I guess they stopped doing this and now consider the product mature from looking at their website, but Docker Compose used to tell you that it wasn't suitable or intended for production use. That seemed like a pretty good reason not to do it.
Compose has its own footguns, but I've run a number of services with just Compose on a VM or direct on bare metal and the few little issues I've had were easy to debug and fix.
Very much unlike Kubernetes, where even a small deployment can sometimes be maddening to debug. Great for larger deployments where complexity is basically guaranteed, but anything that could run on one server with a hot spare is a great fit for Compose!
Surprised to hear you think debugging in kubernetes is maddening. It’s absolutely very different, but if I had to debug a system I knew nothing about, I’d rather debug a kubernetes based system rather than any other. Standards and all that. Anyways - for a single container or two obviously you’re right - I’m just not sure that’s so common outside of a side project anymore.
Especially because "production" implies an ingress controller, monitoring, etc. Does a Docker Compose-based production setup contain run its own Nginx with its own manually-wired rules? Its own Prometheus?

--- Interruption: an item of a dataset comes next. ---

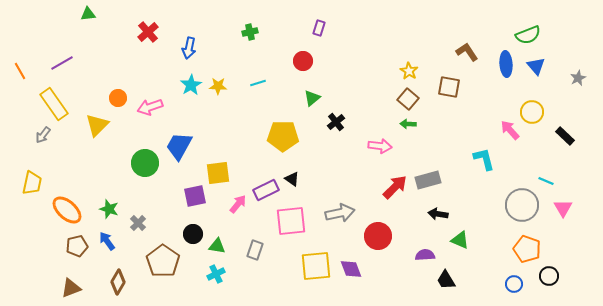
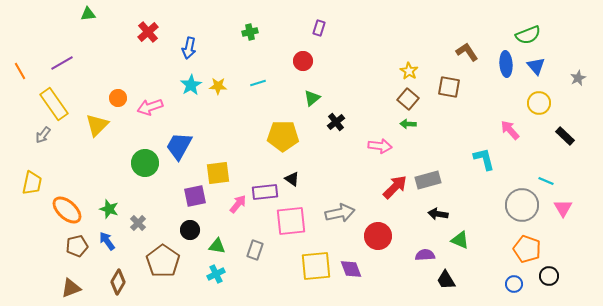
yellow circle at (532, 112): moved 7 px right, 9 px up
purple rectangle at (266, 190): moved 1 px left, 2 px down; rotated 20 degrees clockwise
black circle at (193, 234): moved 3 px left, 4 px up
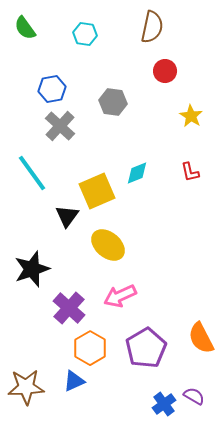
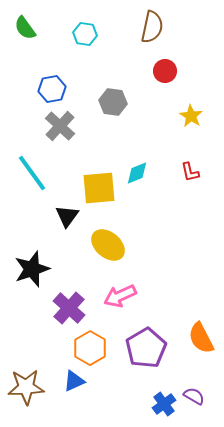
yellow square: moved 2 px right, 3 px up; rotated 18 degrees clockwise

Compared to Compose on a single server, Kubernetes deployments can have multiple layers (control plane, containers, usually some sidecars) where little quirks occur.
It almost necessitates deeper monitoring and/or extra tools to give a dashboard/'single pane of glass', whereas I can run Compose and just log into the individual server and jump around logs.
Kubernetes control plane is the same as docker daemon.
Sidecars do not exist in kubernetes, unless you install something that adds them.
Containers are... containers? The same containers you'd see in docker.
Kubernetes does not need deeper monitoring compared to docker. You can jump around kubernetes logs just like you do with docker. Except you don't even need to log into individual server.
I don't use any kind of dashboard for my kubernetes cluster. I installed kubernetes-dashboard, so developers and managers can enjoy their dashboards but I've found no value with it. kubectl is more than enough.